On the other side, changes brought on by the pandemic could lead to new opportunities popping up. “Businesses are working hard to make sure their employees feel important and cared for, so branded merchandise is a great way to do that,” said Roberts. “Giving employees a great cap creates a personal touch that’s needed right now. Companies and brands are shifting their money out of intangible marketing (digital advertising) to more tangible and useful goods. This gives us all a great opportunity to sell headwear and other promotional products.”
In addition, Roberts mentioned that Outdoor Cap Company, like other headwear suppliers, was able to add new products to its lineup. “We have made some new offerings based on customer feedback and demand around face masks, and being able to attach them to hats to provide ear relief,” he said. “It’s now an option through our Overseas Express Program.”
Knight said that during the pandemic, everyone’s main focus was on the health and safety of others—families, friends, coworkers, etc. “Our concern for their well-being has really taken the lead on what is most important in our lives,” she said. “We feel for the challenges and difficulties that so many have endured these past few months. Everyone is working through what things will look like when businesses open back up, [and] looking at what the new normal might be. We are all going to come out of this stronger and with a new perspective.”

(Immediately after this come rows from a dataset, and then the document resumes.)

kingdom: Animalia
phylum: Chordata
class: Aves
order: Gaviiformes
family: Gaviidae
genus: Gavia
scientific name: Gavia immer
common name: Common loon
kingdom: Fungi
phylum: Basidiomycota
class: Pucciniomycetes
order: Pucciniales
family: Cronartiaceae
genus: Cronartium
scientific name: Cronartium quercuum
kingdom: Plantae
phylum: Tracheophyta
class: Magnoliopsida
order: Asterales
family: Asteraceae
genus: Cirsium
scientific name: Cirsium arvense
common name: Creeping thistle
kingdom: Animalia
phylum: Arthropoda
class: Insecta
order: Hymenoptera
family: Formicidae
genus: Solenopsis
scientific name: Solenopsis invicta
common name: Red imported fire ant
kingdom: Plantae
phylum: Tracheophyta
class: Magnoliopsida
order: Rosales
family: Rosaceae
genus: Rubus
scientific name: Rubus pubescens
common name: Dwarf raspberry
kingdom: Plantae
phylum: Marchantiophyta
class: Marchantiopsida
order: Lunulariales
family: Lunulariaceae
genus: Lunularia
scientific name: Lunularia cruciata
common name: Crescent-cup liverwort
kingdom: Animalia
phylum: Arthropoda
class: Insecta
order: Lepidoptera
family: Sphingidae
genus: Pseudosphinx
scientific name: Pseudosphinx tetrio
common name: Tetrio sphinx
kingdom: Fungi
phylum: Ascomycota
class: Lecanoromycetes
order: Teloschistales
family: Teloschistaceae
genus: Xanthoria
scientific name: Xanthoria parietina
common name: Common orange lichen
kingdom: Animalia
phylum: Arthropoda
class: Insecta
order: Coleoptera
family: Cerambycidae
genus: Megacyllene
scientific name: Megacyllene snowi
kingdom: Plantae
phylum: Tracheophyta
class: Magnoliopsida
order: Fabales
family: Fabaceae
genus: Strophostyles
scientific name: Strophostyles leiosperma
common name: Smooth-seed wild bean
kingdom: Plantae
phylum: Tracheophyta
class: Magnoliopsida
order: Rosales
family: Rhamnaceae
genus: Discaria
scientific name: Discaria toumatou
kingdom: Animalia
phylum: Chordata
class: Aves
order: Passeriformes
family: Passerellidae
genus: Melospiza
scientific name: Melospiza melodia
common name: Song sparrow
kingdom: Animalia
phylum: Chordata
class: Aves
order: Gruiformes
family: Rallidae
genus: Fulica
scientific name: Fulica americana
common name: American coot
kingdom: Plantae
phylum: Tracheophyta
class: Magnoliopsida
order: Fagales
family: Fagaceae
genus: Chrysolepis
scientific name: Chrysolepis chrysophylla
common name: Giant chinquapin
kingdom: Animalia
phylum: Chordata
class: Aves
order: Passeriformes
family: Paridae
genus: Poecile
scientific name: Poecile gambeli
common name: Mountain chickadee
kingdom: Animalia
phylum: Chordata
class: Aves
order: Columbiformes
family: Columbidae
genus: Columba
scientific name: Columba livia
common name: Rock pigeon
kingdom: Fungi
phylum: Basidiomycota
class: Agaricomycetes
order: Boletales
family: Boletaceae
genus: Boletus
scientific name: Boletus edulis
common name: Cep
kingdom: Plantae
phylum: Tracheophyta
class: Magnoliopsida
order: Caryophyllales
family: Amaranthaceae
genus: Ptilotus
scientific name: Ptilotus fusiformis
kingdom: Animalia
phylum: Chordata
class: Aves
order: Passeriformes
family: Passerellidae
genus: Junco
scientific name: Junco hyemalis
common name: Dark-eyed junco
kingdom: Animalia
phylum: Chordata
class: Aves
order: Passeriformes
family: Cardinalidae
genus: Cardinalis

Her advice for overcoming these challenges is to be ready to adapt quickly and embrace change. “Our motto even before COVID-19 has been, ‘Just because we have always done it that way doesn’t mean we have to keep doing it that way,’” Knight said. “It holds true now more than ever with the uncertainty of how our industry will transform over the coming months. The challenges we will all face will no doubt be something most of us have not experienced in our lifetime, but that is what is great about what we do. We support each other, evolve and many [will] come out stronger on the other side.”
Roberts, too, had some final advice: Don’t call to sell. “We’ve spoken to a lot of customers and much of it early on was around the feeling that a sales call was insensitive or rude,” he said. “Customers just weren’t sure what to actually do. Was it appropriate to reach out about an order that was about to [come up on an] anniversary? Should they cold-call small businesses?
“Take an empathy-based selling approach. Don’t call to sell, call to connect,” he added. “Find out how people are doing, if there’s anything you can do or any way you can creatively help them with their business. Be a branding and marketing expert and project confidence in a time when very few people are sure of anything. You’ll be rewarded with new business.”